X's impending exit reportedly deals a significant blow to the City, as the corporation becomes the next UK-based firm to migrate to the United States.

Shareholders' uproar regarding Wise's intention to relocate its stock exchange to New York
Shareholders' uproar regarding Wise's intention to relocate its stock exchange to New York

Investor uproar over Wise's decision to transfer stock exchange to New York

In a significant move, the financial technology company, Wise, has decided to shift its primary listing from the London Stock Exchange (LSE) to the New York Stock Exchange (NYSE). The decision, which has been met with approval from more than 77% of Class A and over 81% of Class B shareholders at an extraordinary general meeting on July 28, 2025, marks a new chapter for the cross-border money transfer service.

The reasons behind this strategic move are manifold. Improved access to U.S. capital markets, which are larger and more liquid than the LSE, is one of the key drivers. Enhanced visibility and profile among global investors, especially in fintech-focused institutional segments, is another. Strategic positioning in a leading fintech hub, supporting Wise’s growth and mission, completes the picture.

Despite some initial reservations, the data shows strong shareholder support without a revolt. Notably, one of Wise's founders, Taavet Hinrikus, urged investors to vote against the move due to concerns about shareholder rights. However, the move is expected to become effective in the second quarter of 2026, positioning Wise to accelerate growth, enhance valuation prospects, and reinforce its competitive standing globally in fintech.

It is worth noting that Wise will maintain a secondary listing on the LSE, thereby retaining its ties to the UK market while prioritizing the U.S. market for capital and investor engagement. The move reflects a broader trend where prominent financial services and fintech firms shift primary listings to the U.S. to capitalize on deeper capital pools and investor demand.
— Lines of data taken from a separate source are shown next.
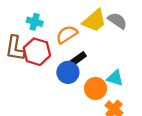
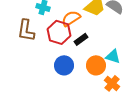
red hexagon: (37, 52) -> (59, 32), moved
blue circle: (68, 72) -> (64, 65), moved

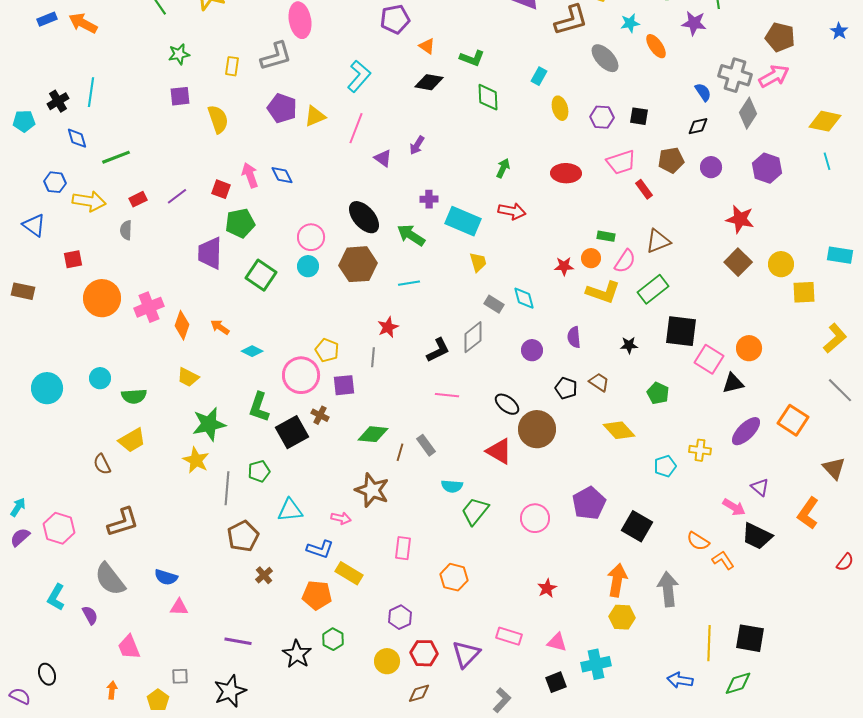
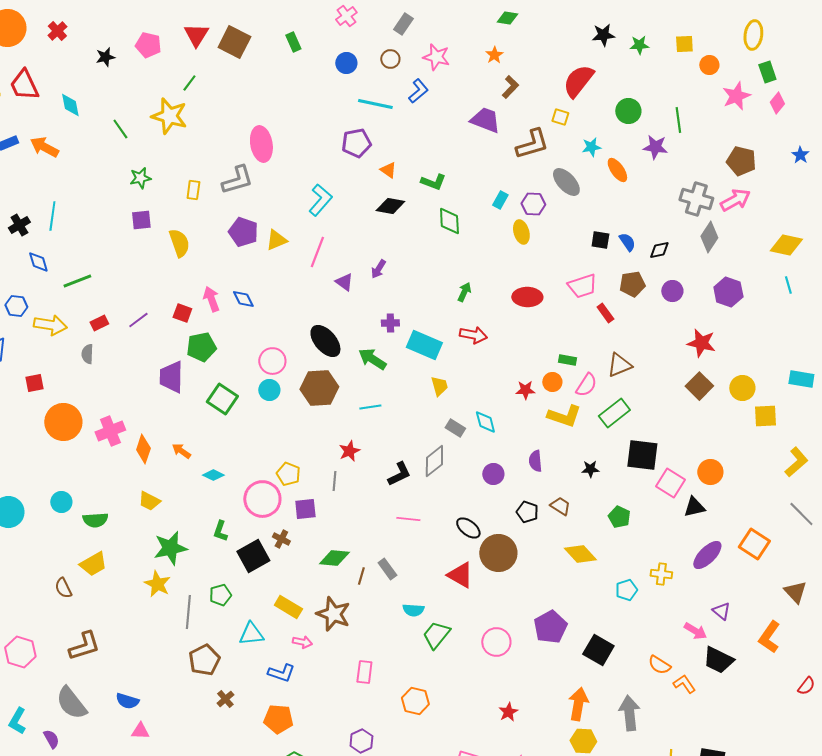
blue semicircle: (703, 92) -> (627, 242), moved
purple hexagon: (602, 117) -> (533, 204), moved
green L-shape: (259, 407) -> (220, 531), size x0.7
yellow rectangle: (349, 573) -> (288, 607), moved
For investors interested in comparing the best investing accounts, this article provides options to do so. The editorial team of This is Money has selected AJ Bell, Hargreaves Lansdown, InvestEngine, Trading 212, and interactive investor as worth highlighting. Each of these companies offers unique features and benefits, and it's essential to research and compare them before making a decision.

In conclusion, while some investors might have had reservations, the data shows strong shareholder support without a revolt. The main drivers are strategic capital market access and growth acceleration, with important implications for Wise’s market presence and investor relations worldwide.

[1] Wise Annual Report 2024 [2] Financial Times, "Wise to move primary listing to New York," 24 July 2025 [3] BBC News, "Wise shareholders back move to New York," 28 July 2025 [4] This is Money, "Best Investing Accounts," 29 July 2025 [5] Wise Press Release, "Wise Announces Plan to Move Primary Listing to New York," 23 July 2025

  1. The strategic move by Wise to list their primary shares on the New York Stock Exchange is driven by improved access to U.S. capital markets, enhanced visibility among global investors, and positioning themselves in a leading fintech hub, all of which are expected to accelerate growth and reinforce their competitive standing.
  2. As Wise prepares to transition to the NYSE, it's essential for investors to research and compare various investing accounts, such as AJ Bell, Hargreaves Lansdown, InvestEngine, Trading 212, and interactive investor, to make informed decisions regarding their investments in this burgeoning fintech company.